Many IR scholars assume that nuclear proliferation is inevitable given the anarchic nature of the international system. Accordingly, nuclear proliferation is often explained by references to the 'security dilemma' or the threat environment that a state faces. The acquisition of nuclear weapons is thereby depicted as a quasi-natural step chosen by a state in order to protect itself in an uncertain or outright dangerous security situation. Yet, not only are many of these security references at least debatable; the underlying reasoning also obscures the fact that the large number of nuclear-capable states is pitted against the still relatively small number of de facto nuclear powers. Even more striking: several dozen countries have in fact - and largely in contrast to our theoretical expectations - abandoned their military nuclear research programs.
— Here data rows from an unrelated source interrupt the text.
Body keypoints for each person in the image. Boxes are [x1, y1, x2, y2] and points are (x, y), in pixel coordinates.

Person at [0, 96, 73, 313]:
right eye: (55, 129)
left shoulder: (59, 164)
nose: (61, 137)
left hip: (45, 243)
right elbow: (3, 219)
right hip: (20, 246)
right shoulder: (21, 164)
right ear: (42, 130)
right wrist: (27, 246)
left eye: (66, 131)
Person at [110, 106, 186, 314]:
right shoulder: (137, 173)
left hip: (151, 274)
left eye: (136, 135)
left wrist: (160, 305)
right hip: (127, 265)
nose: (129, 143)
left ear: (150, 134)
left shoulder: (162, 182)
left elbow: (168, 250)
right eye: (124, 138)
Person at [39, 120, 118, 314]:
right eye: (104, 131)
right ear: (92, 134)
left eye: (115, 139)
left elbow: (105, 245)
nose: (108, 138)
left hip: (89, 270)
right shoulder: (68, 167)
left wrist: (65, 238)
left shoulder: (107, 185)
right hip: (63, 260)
Running counter to traditional explanations of state behavior under the security dilemma, this phenomenon of nuclear reversal has received scarce attention by scholars.
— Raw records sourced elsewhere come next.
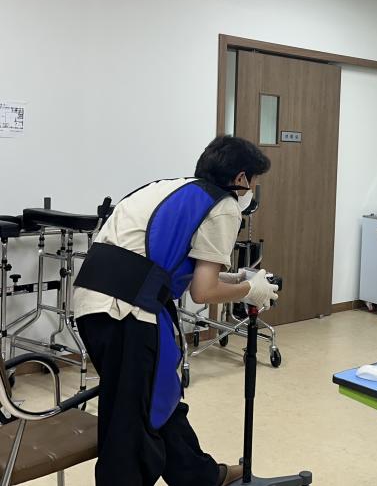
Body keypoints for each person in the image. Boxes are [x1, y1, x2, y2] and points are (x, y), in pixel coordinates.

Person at [72, 136, 280, 486]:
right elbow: (203, 292)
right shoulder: (223, 205)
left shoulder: (173, 187)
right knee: (131, 420)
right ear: (241, 178)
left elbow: (168, 263)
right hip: (127, 310)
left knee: (153, 394)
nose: (252, 190)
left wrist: (234, 277)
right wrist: (250, 290)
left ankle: (201, 476)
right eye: (254, 180)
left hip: (95, 301)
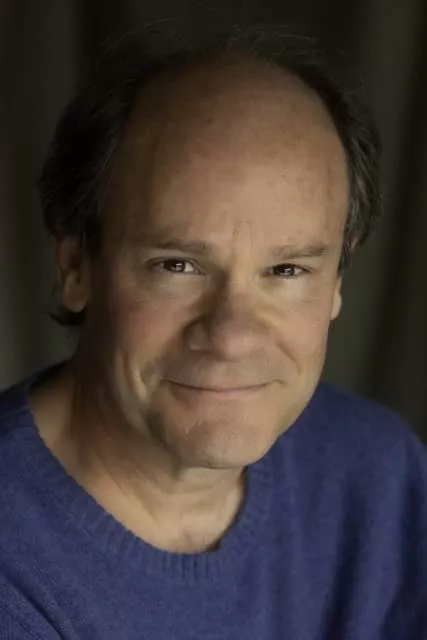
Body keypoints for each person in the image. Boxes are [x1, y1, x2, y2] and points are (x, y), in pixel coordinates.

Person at [0, 35, 426, 639]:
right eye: (178, 265)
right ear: (76, 266)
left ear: (336, 280)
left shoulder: (376, 475)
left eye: (287, 270)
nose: (231, 336)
Against this background, the book argues that we need to devise a new analytic approach that helps us to gain additional insights into the empirical puzzle of nuclear proliferation and nuclear reversal in particular. Drawing on the sociological and social-psychological writings of American pragmatism, this approach takes neither prevalent (threat-) perceptions nor preferences as a given. Rather, it pays attention to the interpretative processes that construe actors and their threat perceptions, interests and preferences and that make certain actions or practices possible in the very first place. It thereby argues that we should abandon our search for given material or systemic causes of proliferation and nuclear armament. For a state's proliferation policy does not simply depend on purportedly given, objective threats or on the pre-defined condition of the international system, but on intersubjectively shared beliefs regarding the state's identity, its position in the international system or its role-conception. In other words: the present study aims at uncovering how threat perceptions, interests or preferences - which later lead to the acquisition or non-acquisition of nuclear weapons - emerge. In a first step, the author provides a theoretical framework based on the sociological assumptions of American Pragmatism. This framework is then be applied to two (hitherto largely ignored) cases of nuclear reversal: Switzerland (Cold War) and Libya (post-Cold War). By applying the pragmatist-interactionist lens of analysis to the cases of nuclear reversal in Switzerland and Libya, it seeks to deepen both our abstract and case-specific understanding of the "causes" of nuclear (non-) proliferation.
This book will be of much interest to students of nuclear proliferation, international security and IR theory.